What is required
Should an entry contain an image, leave the image out and repeat the entry's text exactly.

Data to use
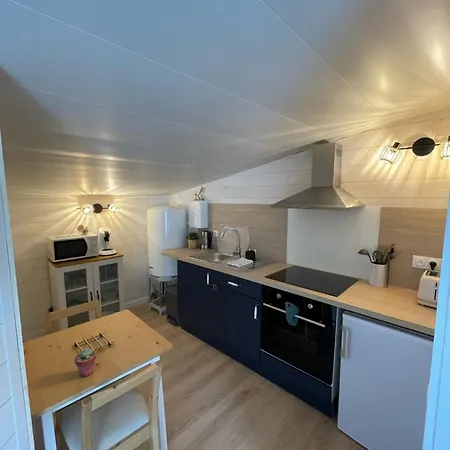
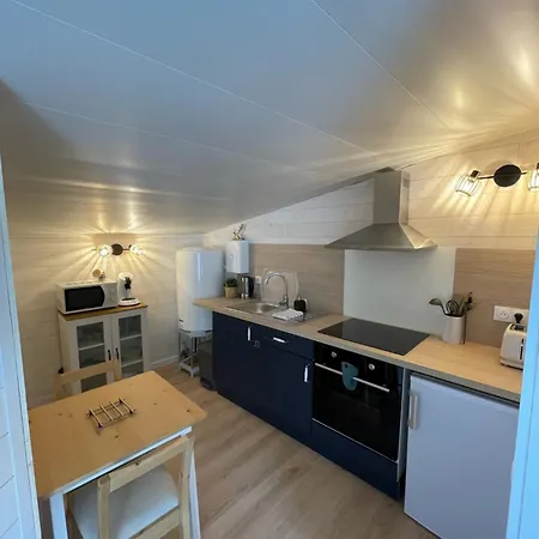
- potted succulent [73,347,97,378]
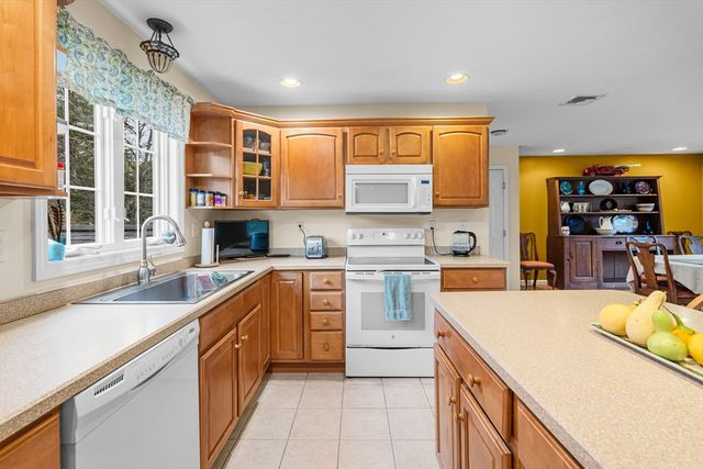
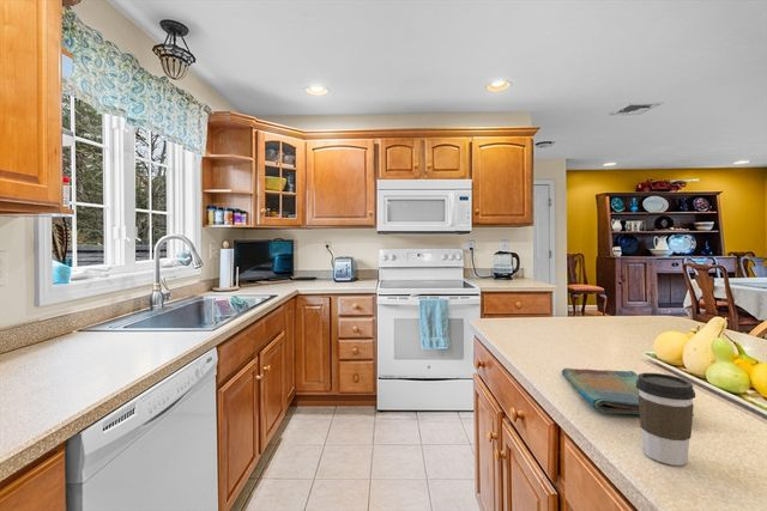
+ dish towel [561,367,695,416]
+ coffee cup [636,372,696,467]
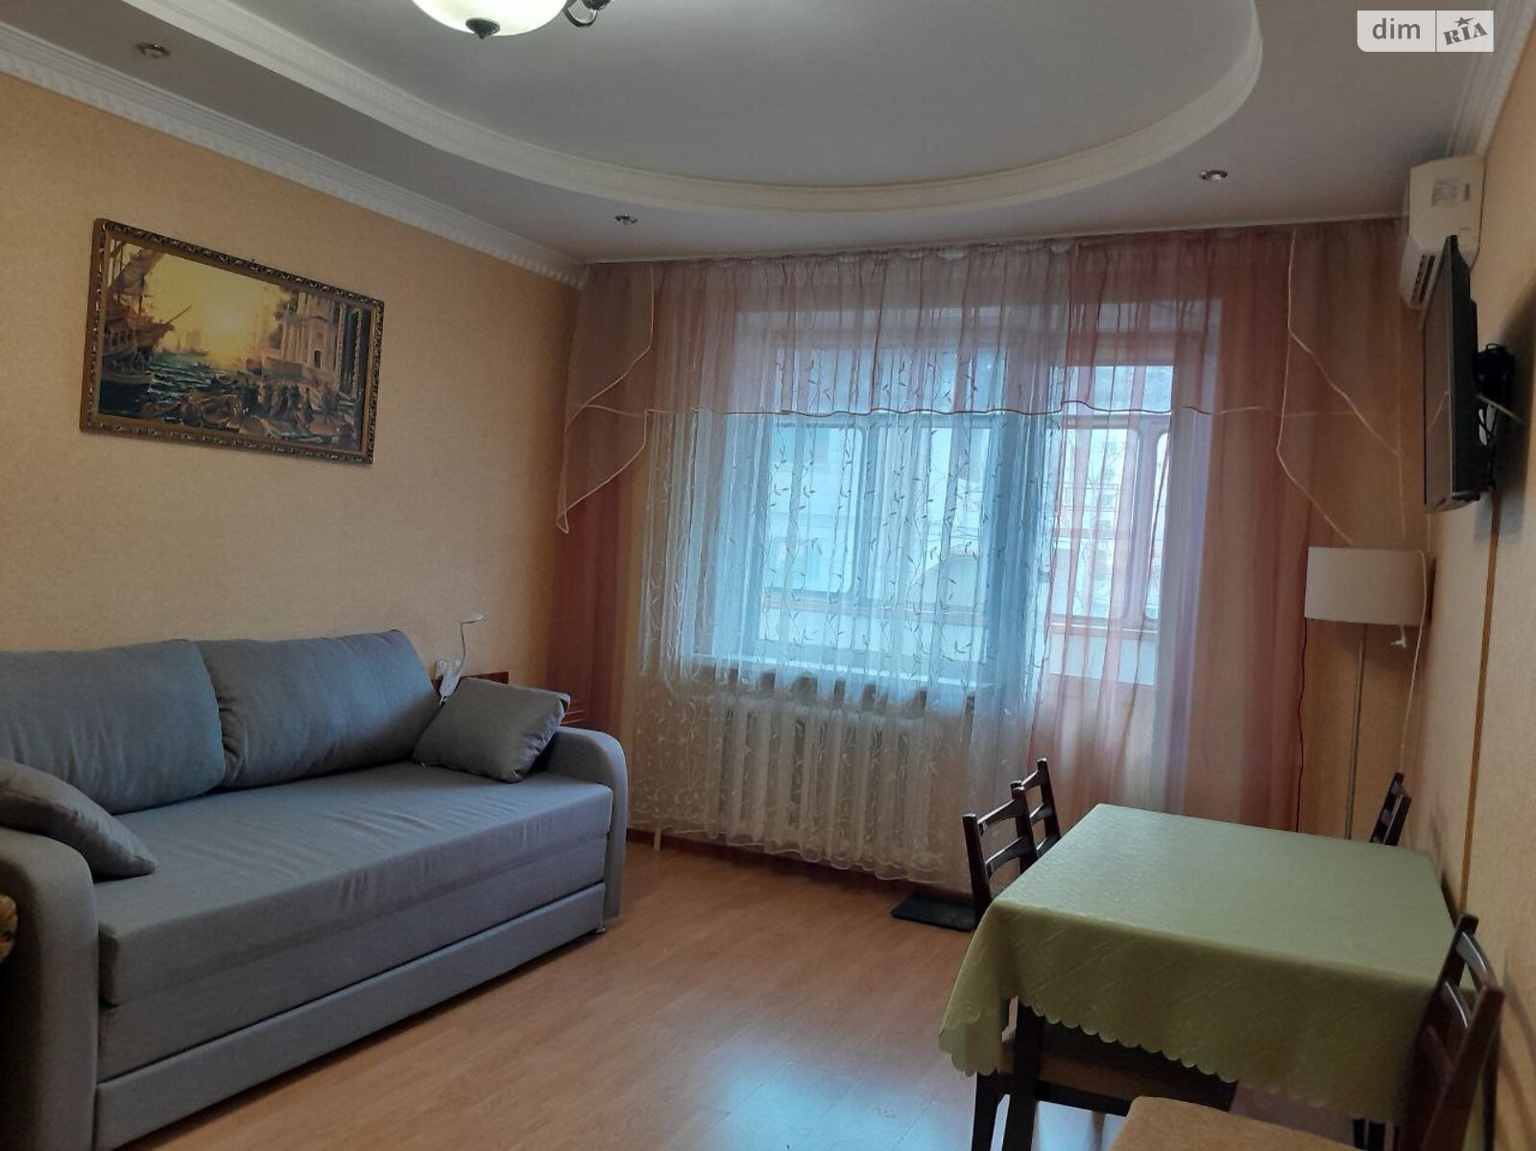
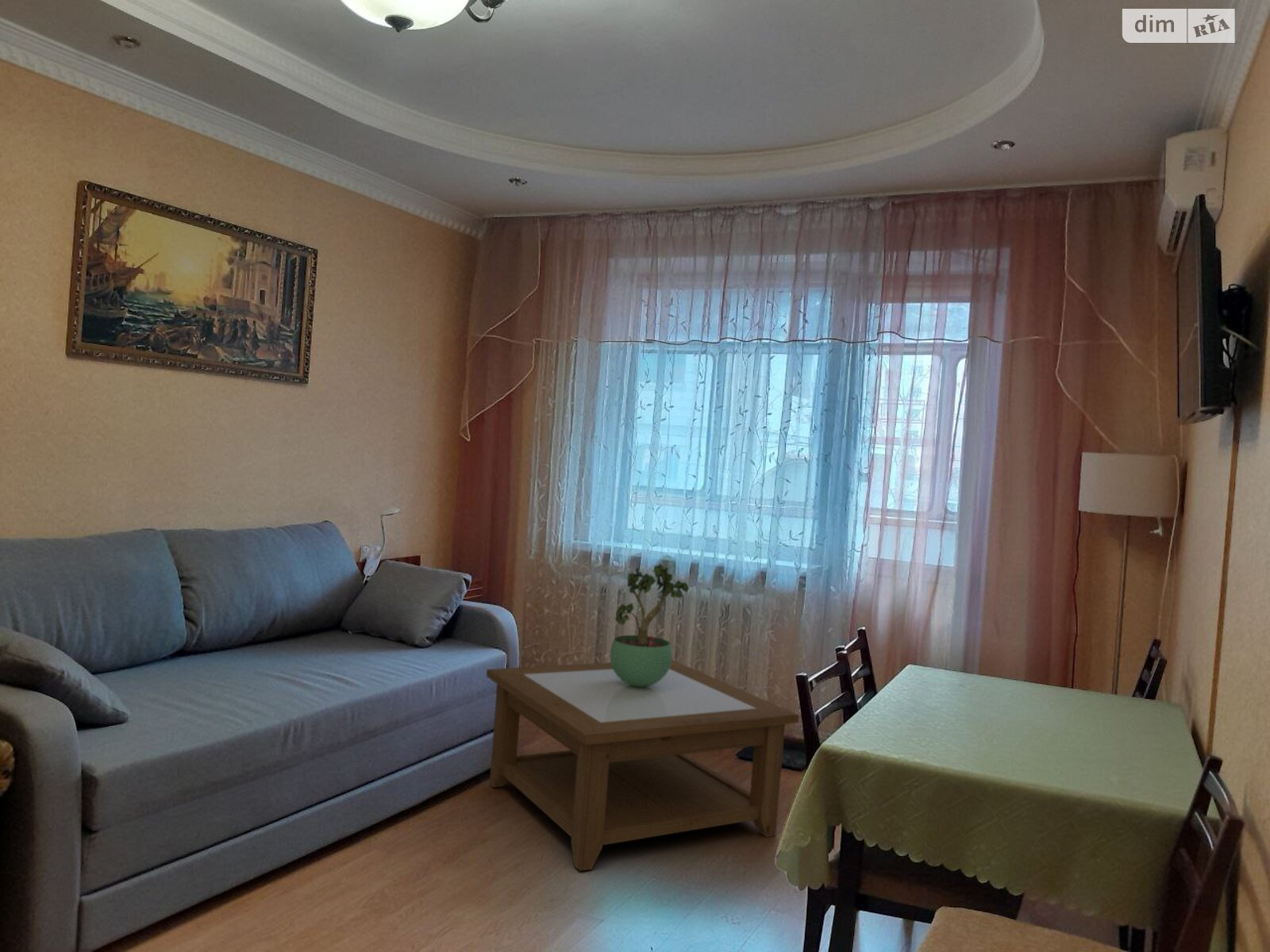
+ potted plant [610,562,690,687]
+ coffee table [486,659,800,872]
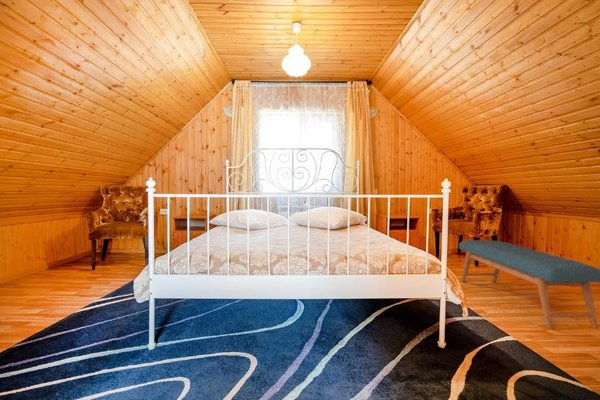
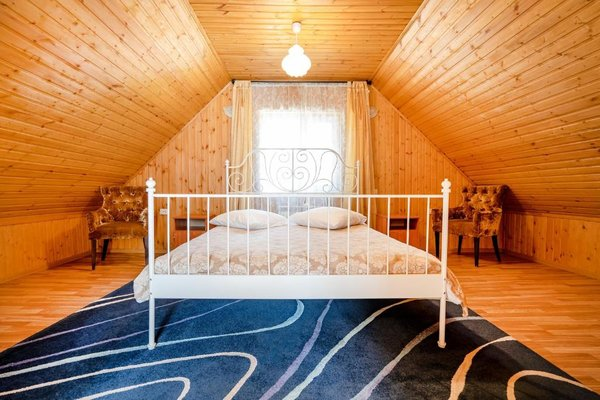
- bench [458,239,600,331]
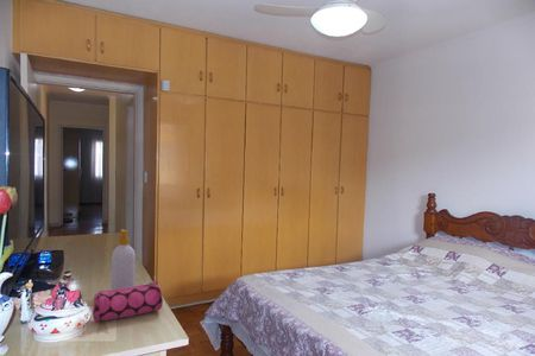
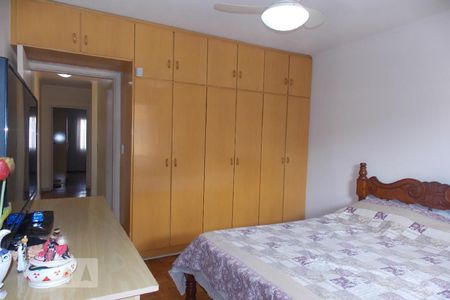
- soap bottle [111,228,137,291]
- pencil case [92,279,164,323]
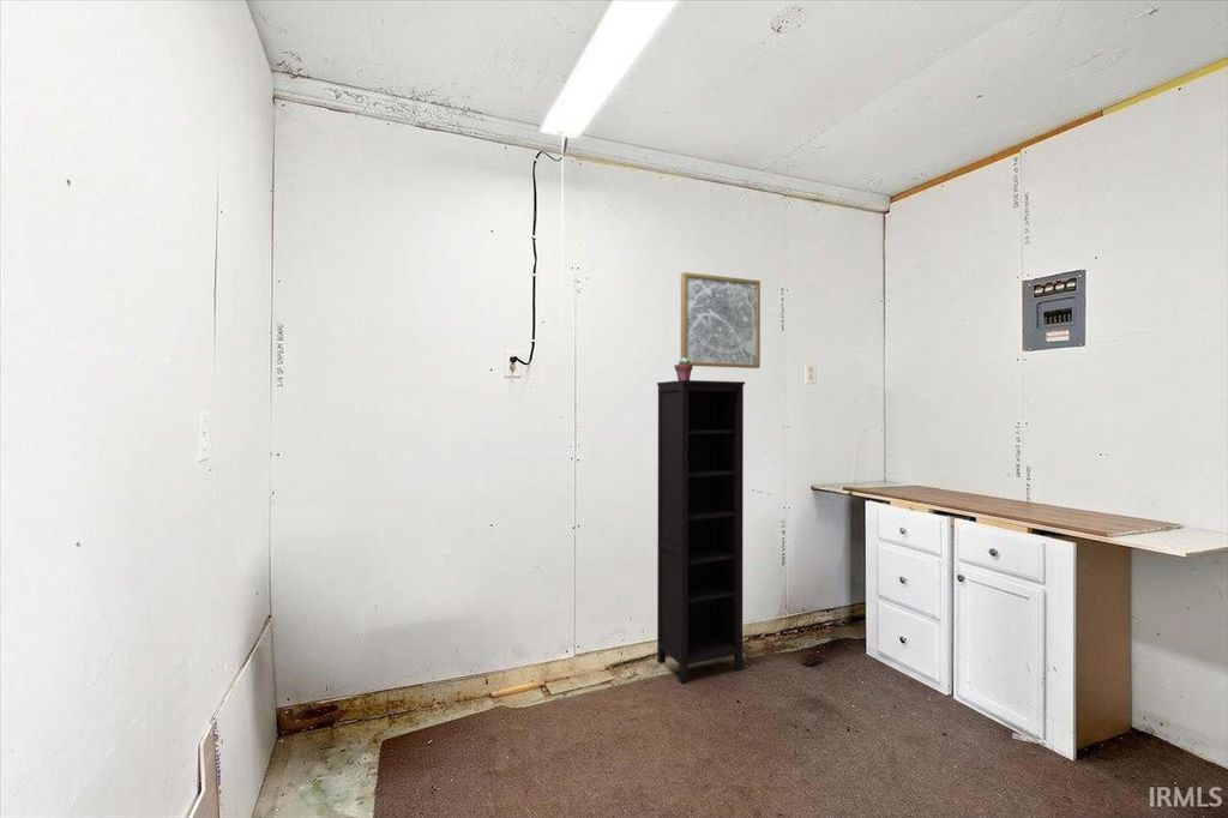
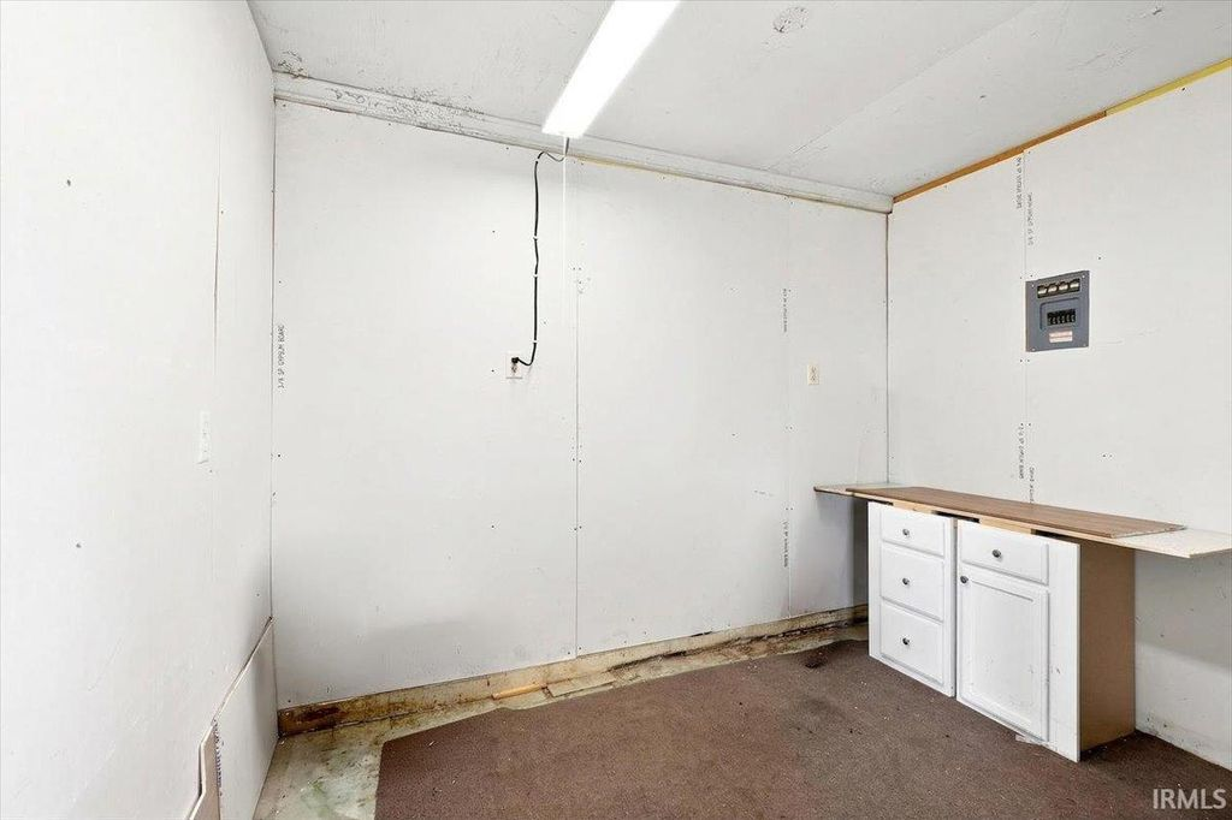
- bookcase [656,379,746,685]
- wall art [680,271,762,369]
- potted succulent [673,357,694,380]
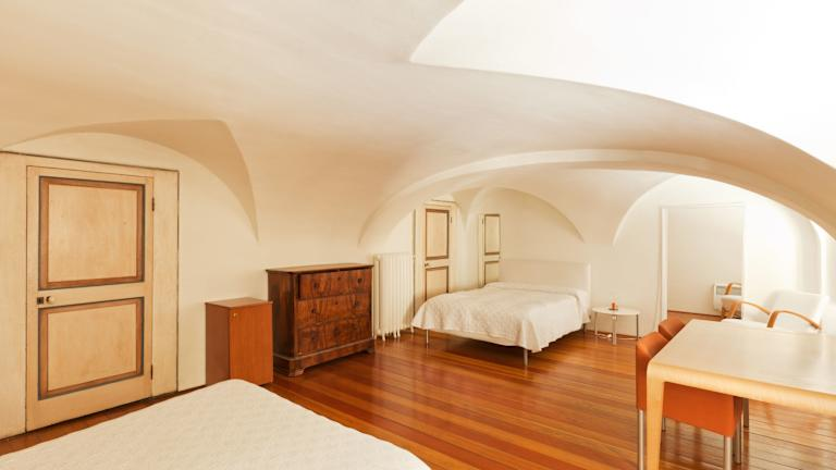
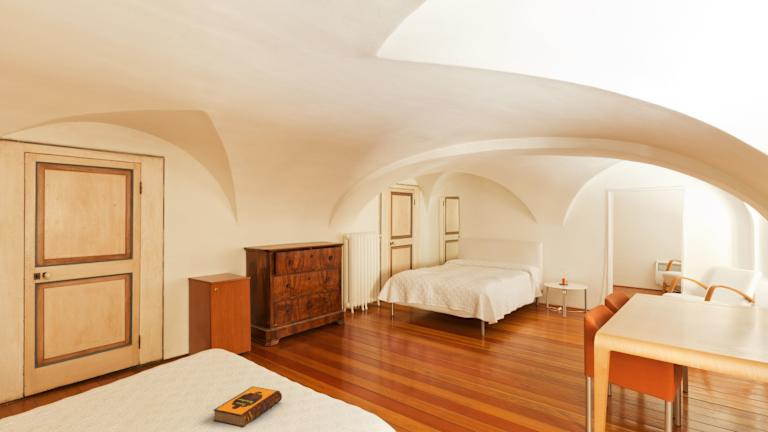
+ hardback book [212,386,283,429]
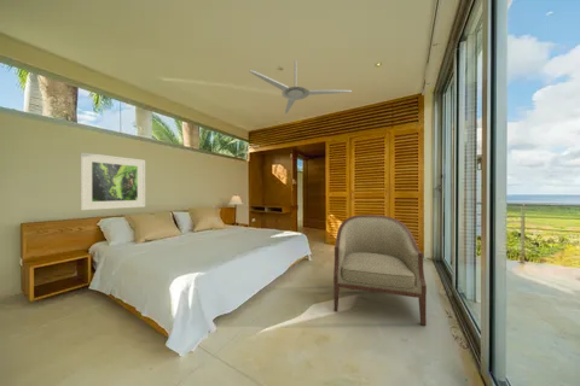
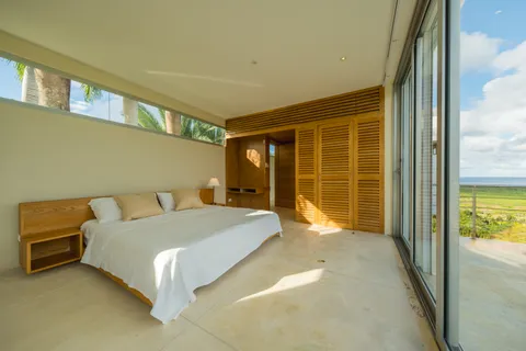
- chair [332,214,428,327]
- ceiling fan [248,59,353,115]
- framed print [80,151,146,211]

Output
- potted succulent [73,347,97,378]
+ dish towel [561,367,695,416]
+ coffee cup [636,372,696,467]
+ potted plant [610,562,690,687]
+ coffee table [486,659,800,872]
- bench [458,239,600,331]
- soap bottle [111,228,137,291]
- pencil case [92,279,164,323]
- bookcase [656,379,746,685]
- wall art [680,271,762,369]
- potted succulent [673,357,694,380]
+ hardback book [212,386,283,429]
- chair [332,214,428,327]
- ceiling fan [248,59,353,115]
- framed print [80,151,146,211]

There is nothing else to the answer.